• _Records supplied_:
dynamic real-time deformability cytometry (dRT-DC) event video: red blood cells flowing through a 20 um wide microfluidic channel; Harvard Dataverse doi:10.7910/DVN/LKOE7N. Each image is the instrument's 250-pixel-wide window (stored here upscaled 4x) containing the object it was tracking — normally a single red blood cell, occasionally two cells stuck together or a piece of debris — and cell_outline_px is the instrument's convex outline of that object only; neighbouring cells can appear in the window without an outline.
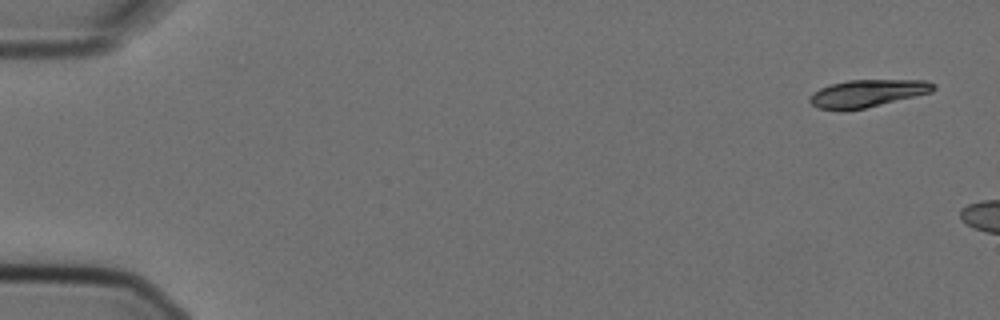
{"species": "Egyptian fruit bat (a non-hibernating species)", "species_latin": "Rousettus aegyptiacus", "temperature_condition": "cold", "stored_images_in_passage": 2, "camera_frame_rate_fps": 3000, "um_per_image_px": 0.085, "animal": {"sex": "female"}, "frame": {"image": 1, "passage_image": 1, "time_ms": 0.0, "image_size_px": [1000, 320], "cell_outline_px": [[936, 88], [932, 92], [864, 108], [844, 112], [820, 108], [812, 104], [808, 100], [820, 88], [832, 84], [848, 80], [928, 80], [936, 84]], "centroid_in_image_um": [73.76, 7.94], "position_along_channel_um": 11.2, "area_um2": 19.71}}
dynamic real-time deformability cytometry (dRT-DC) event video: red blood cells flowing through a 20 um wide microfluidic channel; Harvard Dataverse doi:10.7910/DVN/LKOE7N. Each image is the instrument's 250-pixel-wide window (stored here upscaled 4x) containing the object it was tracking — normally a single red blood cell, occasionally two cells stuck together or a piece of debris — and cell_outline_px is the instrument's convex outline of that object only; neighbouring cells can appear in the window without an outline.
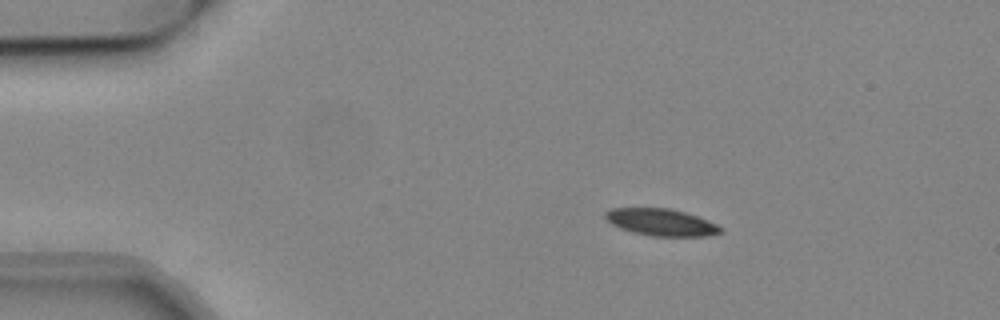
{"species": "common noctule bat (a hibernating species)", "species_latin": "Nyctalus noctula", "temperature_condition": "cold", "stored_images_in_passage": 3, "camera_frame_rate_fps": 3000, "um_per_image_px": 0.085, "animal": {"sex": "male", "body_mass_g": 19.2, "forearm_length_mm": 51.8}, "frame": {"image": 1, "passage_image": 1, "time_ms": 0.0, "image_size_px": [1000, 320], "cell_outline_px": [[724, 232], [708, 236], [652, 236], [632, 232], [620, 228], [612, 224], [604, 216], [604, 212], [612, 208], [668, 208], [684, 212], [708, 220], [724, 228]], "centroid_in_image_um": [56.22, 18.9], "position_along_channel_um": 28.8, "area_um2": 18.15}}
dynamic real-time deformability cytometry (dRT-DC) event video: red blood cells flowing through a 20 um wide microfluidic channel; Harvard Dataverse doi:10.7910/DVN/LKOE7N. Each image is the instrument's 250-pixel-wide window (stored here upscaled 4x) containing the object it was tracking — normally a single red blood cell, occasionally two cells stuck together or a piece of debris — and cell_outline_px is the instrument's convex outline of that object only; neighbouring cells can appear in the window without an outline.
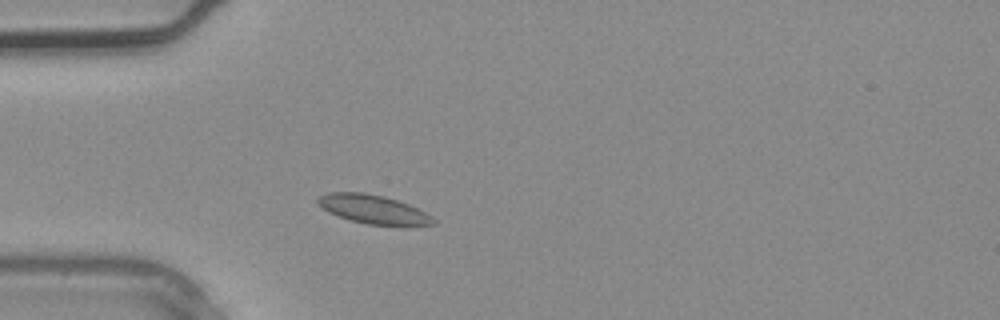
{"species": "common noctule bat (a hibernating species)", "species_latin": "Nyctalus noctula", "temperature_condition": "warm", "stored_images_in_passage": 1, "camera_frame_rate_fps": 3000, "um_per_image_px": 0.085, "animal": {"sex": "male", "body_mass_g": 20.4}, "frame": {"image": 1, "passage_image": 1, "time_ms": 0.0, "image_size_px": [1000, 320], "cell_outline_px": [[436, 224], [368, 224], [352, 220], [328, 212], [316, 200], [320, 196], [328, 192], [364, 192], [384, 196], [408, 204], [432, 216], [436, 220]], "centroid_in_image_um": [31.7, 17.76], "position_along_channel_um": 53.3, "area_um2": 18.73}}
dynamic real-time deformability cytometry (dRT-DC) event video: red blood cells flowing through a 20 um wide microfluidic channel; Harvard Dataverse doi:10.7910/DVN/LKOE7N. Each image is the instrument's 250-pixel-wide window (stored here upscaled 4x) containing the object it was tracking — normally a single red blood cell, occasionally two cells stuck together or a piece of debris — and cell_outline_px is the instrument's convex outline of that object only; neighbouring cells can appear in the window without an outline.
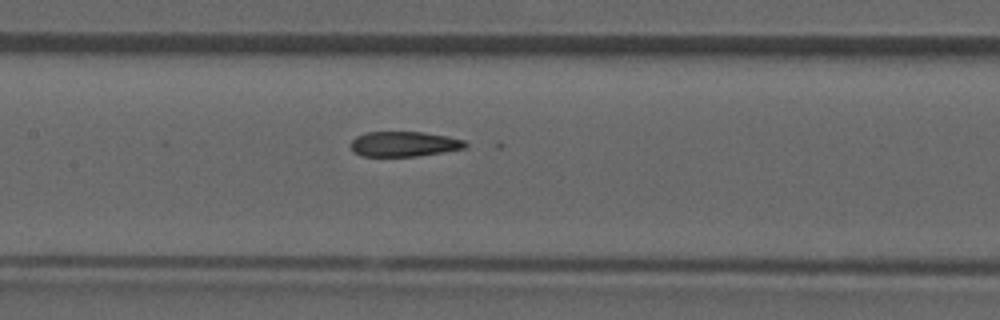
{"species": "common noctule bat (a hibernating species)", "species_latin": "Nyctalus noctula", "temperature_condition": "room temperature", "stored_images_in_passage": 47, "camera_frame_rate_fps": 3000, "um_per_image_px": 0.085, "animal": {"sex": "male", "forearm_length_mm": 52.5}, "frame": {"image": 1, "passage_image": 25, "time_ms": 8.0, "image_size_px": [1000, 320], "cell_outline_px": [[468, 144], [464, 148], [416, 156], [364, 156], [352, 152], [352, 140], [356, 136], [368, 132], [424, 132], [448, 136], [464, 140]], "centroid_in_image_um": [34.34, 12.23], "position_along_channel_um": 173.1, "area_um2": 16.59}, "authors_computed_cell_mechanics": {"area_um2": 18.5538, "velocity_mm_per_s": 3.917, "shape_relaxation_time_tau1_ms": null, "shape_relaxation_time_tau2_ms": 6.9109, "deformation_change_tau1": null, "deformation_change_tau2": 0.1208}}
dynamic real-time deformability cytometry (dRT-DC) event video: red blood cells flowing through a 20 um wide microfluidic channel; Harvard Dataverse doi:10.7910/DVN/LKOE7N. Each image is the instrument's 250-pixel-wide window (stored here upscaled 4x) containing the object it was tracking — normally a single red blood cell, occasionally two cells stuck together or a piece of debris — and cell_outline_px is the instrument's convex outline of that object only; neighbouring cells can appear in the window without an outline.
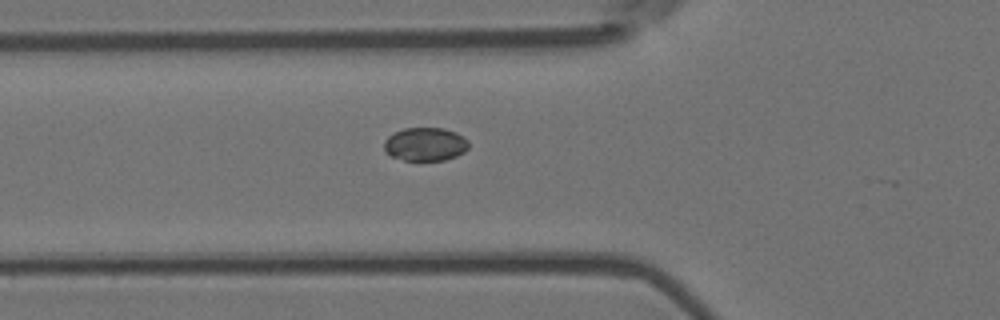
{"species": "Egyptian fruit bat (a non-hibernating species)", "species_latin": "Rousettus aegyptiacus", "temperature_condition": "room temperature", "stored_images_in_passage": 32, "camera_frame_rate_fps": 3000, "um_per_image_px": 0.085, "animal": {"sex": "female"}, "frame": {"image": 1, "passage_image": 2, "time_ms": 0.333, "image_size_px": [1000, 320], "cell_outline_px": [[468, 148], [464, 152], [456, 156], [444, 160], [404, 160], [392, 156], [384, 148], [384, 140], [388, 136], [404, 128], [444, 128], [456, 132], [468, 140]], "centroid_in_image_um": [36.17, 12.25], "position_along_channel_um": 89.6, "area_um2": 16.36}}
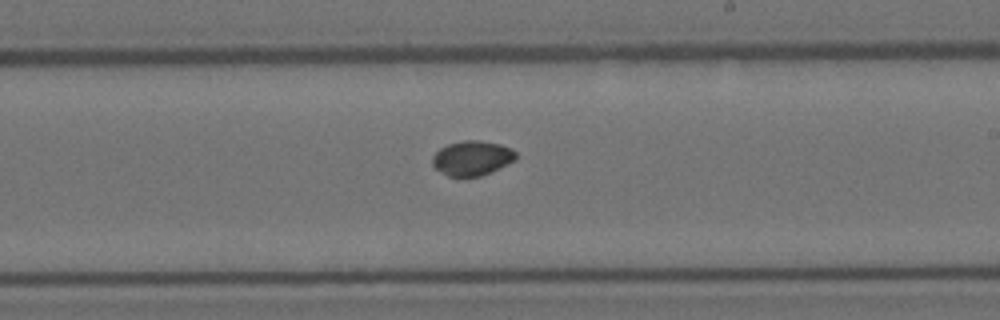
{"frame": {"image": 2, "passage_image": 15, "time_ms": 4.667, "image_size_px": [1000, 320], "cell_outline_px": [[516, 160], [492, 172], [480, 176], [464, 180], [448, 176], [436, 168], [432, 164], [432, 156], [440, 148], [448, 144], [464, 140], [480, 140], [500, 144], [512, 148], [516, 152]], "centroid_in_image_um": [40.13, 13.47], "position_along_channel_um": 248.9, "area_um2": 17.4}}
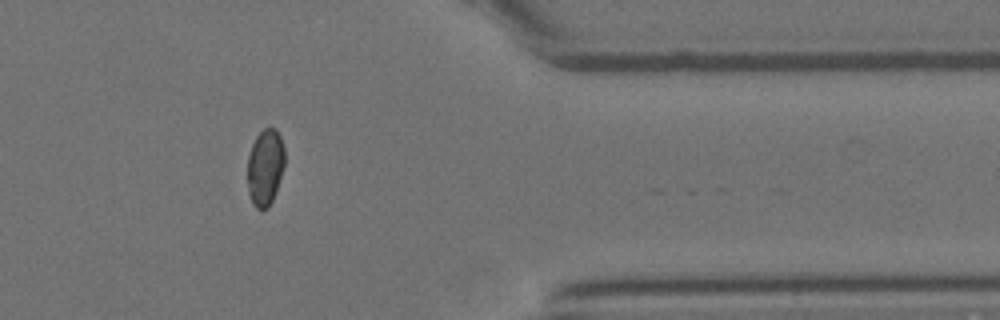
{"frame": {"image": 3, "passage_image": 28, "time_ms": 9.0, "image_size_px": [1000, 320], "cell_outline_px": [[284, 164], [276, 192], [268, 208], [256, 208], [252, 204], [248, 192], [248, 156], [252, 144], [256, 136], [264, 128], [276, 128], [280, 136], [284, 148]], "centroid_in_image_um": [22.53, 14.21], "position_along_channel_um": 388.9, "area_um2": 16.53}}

• _Exercise brief_: Write out each line of the data exactly; the images should be left out.

• _Reply to the exercise_:
dynamic real-time deformability cytometry (dRT-DC) event video: red blood cells flowing through a 20 um wide microfluidic channel; Harvard Dataverse doi:10.7910/DVN/LKOE7N. Each image is the instrument's 250-pixel-wide window (stored here upscaled 4x) containing the object it was tracking — normally a single red blood cell, occasionally two cells stuck together or a piece of debris — and cell_outline_px is the instrument's convex outline of that object only; neighbouring cells can appear in the window without an outline.
{"species": "Egyptian fruit bat (a non-hibernating species)", "species_latin": "Rousettus aegyptiacus", "temperature_condition": "cold", "stored_images_in_passage": 2, "camera_frame_rate_fps": 3000, "um_per_image_px": 0.085, "animal": {"sex": "female"}, "frame": {"image": 1, "passage_image": 1, "time_ms": 0.0, "image_size_px": [1000, 320], "cell_outline_px": [[936, 88], [932, 92], [864, 108], [844, 112], [820, 108], [812, 104], [808, 100], [820, 88], [832, 84], [848, 80], [928, 80], [936, 84]], "centroid_in_image_um": [73.76, 7.94], "position_along_channel_um": 11.2, "area_um2": 19.71}}
dynamic real-time deformability cytometry (dRT-DC) event video: red blood cells flowing through a 20 um wide microfluidic channel; Harvard Dataverse doi:10.7910/DVN/LKOE7N. Each image is the instrument's 250-pixel-wide window (stored here upscaled 4x) containing the object it was tracking — normally a single red blood cell, occasionally two cells stuck together or a piece of debris — and cell_outline_px is the instrument's convex outline of that object only; neighbouring cells can appear in the window without an outline.
{"species": "common noctule bat (a hibernating species)", "species_latin": "Nyctalus noctula", "temperature_condition": "cold", "stored_images_in_passage": 3, "camera_frame_rate_fps": 3000, "um_per_image_px": 0.085, "animal": {"sex": "male", "body_mass_g": 19.2, "forearm_length_mm": 51.8}, "frame": {"image": 1, "passage_image": 1, "time_ms": 0.0, "image_size_px": [1000, 320], "cell_outline_px": [[724, 232], [708, 236], [652, 236], [632, 232], [620, 228], [612, 224], [604, 216], [604, 212], [612, 208], [668, 208], [684, 212], [708, 220], [724, 228]], "centroid_in_image_um": [56.22, 18.9], "position_along_channel_um": 28.8, "area_um2": 18.15}}
dynamic real-time deformability cytometry (dRT-DC) event video: red blood cells flowing through a 20 um wide microfluidic channel; Harvard Dataverse doi:10.7910/DVN/LKOE7N. Each image is the instrument's 250-pixel-wide window (stored here upscaled 4x) containing the object it was tracking — normally a single red blood cell, occasionally two cells stuck together or a piece of debris — and cell_outline_px is the instrument's convex outline of that object only; neighbouring cells can appear in the window without an outline.
{"species": "common noctule bat (a hibernating species)", "species_latin": "Nyctalus noctula", "temperature_condition": "warm", "stored_images_in_passage": 1, "camera_frame_rate_fps": 3000, "um_per_image_px": 0.085, "animal": {"sex": "male", "body_mass_g": 20.4}, "frame": {"image": 1, "passage_image": 1, "time_ms": 0.0, "image_size_px": [1000, 320], "cell_outline_px": [[436, 224], [368, 224], [352, 220], [328, 212], [316, 200], [320, 196], [328, 192], [364, 192], [384, 196], [408, 204], [432, 216], [436, 220]], "centroid_in_image_um": [31.7, 17.76], "position_along_channel_um": 53.3, "area_um2": 18.73}}
dynamic real-time deformability cytometry (dRT-DC) event video: red blood cells flowing through a 20 um wide microfluidic channel; Harvard Dataverse doi:10.7910/DVN/LKOE7N. Each image is the instrument's 250-pixel-wide window (stored here upscaled 4x) containing the object it was tracking — normally a single red blood cell, occasionally two cells stuck together or a piece of debris — and cell_outline_px is the instrument's convex outline of that object only; neighbouring cells can appear in the window without an outline.
{"species": "common noctule bat (a hibernating species)", "species_latin": "Nyctalus noctula", "temperature_condition": "room temperature", "stored_images_in_passage": 47, "camera_frame_rate_fps": 3000, "um_per_image_px": 0.085, "animal": {"sex": "male", "forearm_length_mm": 52.5}, "frame": {"image": 1, "passage_image": 25, "time_ms": 8.0, "image_size_px": [1000, 320], "cell_outline_px": [[468, 144], [464, 148], [416, 156], [364, 156], [352, 152], [352, 140], [356, 136], [368, 132], [424, 132], [448, 136], [464, 140]], "centroid_in_image_um": [34.34, 12.23], "position_along_channel_um": 173.1, "area_um2": 16.59}, "authors_computed_cell_mechanics": {"area_um2": 18.5538, "velocity_mm_per_s": 3.917, "shape_relaxation_time_tau1_ms": null, "shape_relaxation_time_tau2_ms": 6.9109, "deformation_change_tau1": null, "deformation_change_tau2": 0.1208}}
dynamic real-time deformability cytometry (dRT-DC) event video: red blood cells flowing through a 20 um wide microfluidic channel; Harvard Dataverse doi:10.7910/DVN/LKOE7N. Each image is the instrument's 250-pixel-wide window (stored here upscaled 4x) containing the object it was tracking — normally a single red blood cell, occasionally two cells stuck together or a piece of debris — and cell_outline_px is the instrument's convex outline of that object only; neighbouring cells can appear in the window without an outline.
{"species": "Egyptian fruit bat (a non-hibernating species)", "species_latin": "Rousettus aegyptiacus", "temperature_condition": "room temperature", "stored_images_in_passage": 32, "camera_frame_rate_fps": 3000, "um_per_image_px": 0.085, "animal": {"sex": "female"}, "frame": {"image": 1, "passage_image": 2, "time_ms": 0.333, "image_size_px": [1000, 320], "cell_outline_px": [[468, 148], [464, 152], [456, 156], [444, 160], [404, 160], [392, 156], [384, 148], [384, 140], [388, 136], [404, 128], [444, 128], [456, 132], [468, 140]], "centroid_in_image_um": [36.17, 12.25], "position_along_channel_um": 89.6, "area_um2": 16.36}}
{"frame": {"image": 2, "passage_image": 15, "time_ms": 4.667, "image_size_px": [1000, 320], "cell_outline_px": [[516, 160], [492, 172], [480, 176], [464, 180], [448, 176], [436, 168], [432, 164], [432, 156], [440, 148], [448, 144], [464, 140], [480, 140], [500, 144], [512, 148], [516, 152]], "centroid_in_image_um": [40.13, 13.47], "position_along_channel_um": 248.9, "area_um2": 17.4}}
{"frame": {"image": 3, "passage_image": 28, "time_ms": 9.0, "image_size_px": [1000, 320], "cell_outline_px": [[284, 164], [276, 192], [268, 208], [256, 208], [252, 204], [248, 192], [248, 156], [252, 144], [256, 136], [264, 128], [276, 128], [280, 136], [284, 148]], "centroid_in_image_um": [22.53, 14.21], "position_along_channel_um": 388.9, "area_um2": 16.53}}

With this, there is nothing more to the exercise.